THE DATA >>
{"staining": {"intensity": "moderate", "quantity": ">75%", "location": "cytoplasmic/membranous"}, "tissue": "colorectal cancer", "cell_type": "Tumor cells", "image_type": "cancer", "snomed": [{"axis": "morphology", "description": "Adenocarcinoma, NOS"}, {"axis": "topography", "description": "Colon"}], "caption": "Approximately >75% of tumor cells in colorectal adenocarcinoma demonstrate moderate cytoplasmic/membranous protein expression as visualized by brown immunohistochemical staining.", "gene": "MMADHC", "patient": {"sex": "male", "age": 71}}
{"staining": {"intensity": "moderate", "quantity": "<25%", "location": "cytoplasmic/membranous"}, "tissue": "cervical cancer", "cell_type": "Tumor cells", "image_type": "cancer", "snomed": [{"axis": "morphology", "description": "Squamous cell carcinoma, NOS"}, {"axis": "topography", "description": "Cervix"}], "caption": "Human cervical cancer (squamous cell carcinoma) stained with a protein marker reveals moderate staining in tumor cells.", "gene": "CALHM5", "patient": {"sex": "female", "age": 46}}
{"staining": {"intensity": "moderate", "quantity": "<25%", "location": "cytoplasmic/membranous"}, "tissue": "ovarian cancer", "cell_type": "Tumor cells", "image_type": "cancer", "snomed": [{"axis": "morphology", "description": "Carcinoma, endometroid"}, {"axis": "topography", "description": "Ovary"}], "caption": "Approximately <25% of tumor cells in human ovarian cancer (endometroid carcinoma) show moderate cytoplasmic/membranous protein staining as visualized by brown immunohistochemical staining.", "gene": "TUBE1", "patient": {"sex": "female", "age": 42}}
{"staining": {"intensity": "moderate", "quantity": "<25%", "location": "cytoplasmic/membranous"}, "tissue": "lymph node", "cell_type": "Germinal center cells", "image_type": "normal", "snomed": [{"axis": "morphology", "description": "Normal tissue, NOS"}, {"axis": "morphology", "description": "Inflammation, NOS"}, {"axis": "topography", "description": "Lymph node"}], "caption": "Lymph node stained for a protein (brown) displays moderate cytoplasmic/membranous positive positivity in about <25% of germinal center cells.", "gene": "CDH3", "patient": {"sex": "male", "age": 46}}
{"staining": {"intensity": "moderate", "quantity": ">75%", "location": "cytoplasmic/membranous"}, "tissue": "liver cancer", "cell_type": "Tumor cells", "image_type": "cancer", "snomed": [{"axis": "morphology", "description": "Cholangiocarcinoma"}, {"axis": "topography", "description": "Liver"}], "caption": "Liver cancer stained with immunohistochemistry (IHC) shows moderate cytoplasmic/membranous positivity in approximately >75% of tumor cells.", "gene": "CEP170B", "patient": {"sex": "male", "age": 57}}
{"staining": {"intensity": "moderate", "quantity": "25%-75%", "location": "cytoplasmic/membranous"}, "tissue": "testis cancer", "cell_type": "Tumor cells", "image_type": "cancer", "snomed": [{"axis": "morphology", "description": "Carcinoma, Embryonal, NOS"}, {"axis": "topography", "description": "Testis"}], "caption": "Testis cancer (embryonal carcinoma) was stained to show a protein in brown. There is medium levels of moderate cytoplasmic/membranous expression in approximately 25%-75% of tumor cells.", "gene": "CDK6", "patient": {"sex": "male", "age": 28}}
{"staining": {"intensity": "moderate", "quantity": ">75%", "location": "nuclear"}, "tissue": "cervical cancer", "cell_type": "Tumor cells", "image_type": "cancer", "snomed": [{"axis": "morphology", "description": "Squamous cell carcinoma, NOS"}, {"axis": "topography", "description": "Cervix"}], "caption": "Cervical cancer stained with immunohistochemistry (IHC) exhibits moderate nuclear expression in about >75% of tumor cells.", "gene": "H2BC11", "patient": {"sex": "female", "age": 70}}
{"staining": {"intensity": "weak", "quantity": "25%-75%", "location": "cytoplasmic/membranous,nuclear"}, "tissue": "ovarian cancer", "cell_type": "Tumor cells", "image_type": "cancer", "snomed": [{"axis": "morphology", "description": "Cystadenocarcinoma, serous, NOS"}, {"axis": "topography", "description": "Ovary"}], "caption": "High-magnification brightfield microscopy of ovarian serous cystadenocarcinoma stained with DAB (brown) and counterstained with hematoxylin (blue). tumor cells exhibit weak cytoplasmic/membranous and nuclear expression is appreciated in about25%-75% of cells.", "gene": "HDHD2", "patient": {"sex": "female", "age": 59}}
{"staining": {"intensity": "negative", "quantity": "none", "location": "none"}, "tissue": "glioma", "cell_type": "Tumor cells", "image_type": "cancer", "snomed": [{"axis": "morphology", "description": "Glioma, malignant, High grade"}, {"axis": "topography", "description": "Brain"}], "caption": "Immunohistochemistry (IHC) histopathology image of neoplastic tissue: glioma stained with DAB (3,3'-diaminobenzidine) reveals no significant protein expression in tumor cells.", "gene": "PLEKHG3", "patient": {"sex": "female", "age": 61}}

WORK REQUIRED >>
After locating the line that contains "node stained for", please copy exactly every line from the start of the records through it, and nothing else.

OUTPUT OF THE TASK >>
{"staining": {"intensity": "moderate", "quantity": ">75%", "location": "cytoplasmic/membranous"}, "tissue": "colorectal cancer", "cell_type": "Tumor cells", "image_type": "cancer", "snomed": [{"axis": "morphology", "description": "Adenocarcinoma, NOS"}, {"axis": "topography", "description": "Colon"}], "caption": "Approximately >75% of tumor cells in colorectal adenocarcinoma demonstrate moderate cytoplasmic/membranous protein expression as visualized by brown immunohistochemical staining.", "gene": "MMADHC", "patient": {"sex": "male", "age": 71}}
{"staining": {"intensity": "moderate", "quantity": "<25%", "location": "cytoplasmic/membranous"}, "tissue": "cervical cancer", "cell_type": "Tumor cells", "image_type": "cancer", "snomed": [{"axis": "morphology", "description": "Squamous cell carcinoma, NOS"}, {"axis": "topography", "description": "Cervix"}], "caption": "Human cervical cancer (squamous cell carcinoma) stained with a protein marker reveals moderate staining in tumor cells.", "gene": "CALHM5", "patient": {"sex": "female", "age": 46}}
{"staining": {"intensity": "moderate", "quantity": "<25%", "location": "cytoplasmic/membranous"}, "tissue": "ovarian cancer", "cell_type": "Tumor cells", "image_type": "cancer", "snomed": [{"axis": "morphology", "description": "Carcinoma, endometroid"}, {"axis": "topography", "description": "Ovary"}], "caption": "Approximately <25% of tumor cells in human ovarian cancer (endometroid carcinoma) show moderate cytoplasmic/membranous protein staining as visualized by brown immunohistochemical staining.", "gene": "TUBE1", "patient": {"sex": "female", "age": 42}}
{"staining": {"intensity": "moderate", "quantity": "<25%", "location": "cytoplasmic/membranous"}, "tissue": "lymph node", "cell_type": "Germinal center cells", "image_type": "normal", "snomed": [{"axis": "morphology", "description": "Normal tissue, NOS"}, {"axis": "morphology", "description": "Inflammation, NOS"}, {"axis": "topography", "description": "Lymph node"}], "caption": "Lymph node stained for a protein (brown) displays moderate cytoplasmic/membranous positive positivity in about <25% of germinal center cells.", "gene": "CDH3", "patient": {"sex": "male", "age": 46}}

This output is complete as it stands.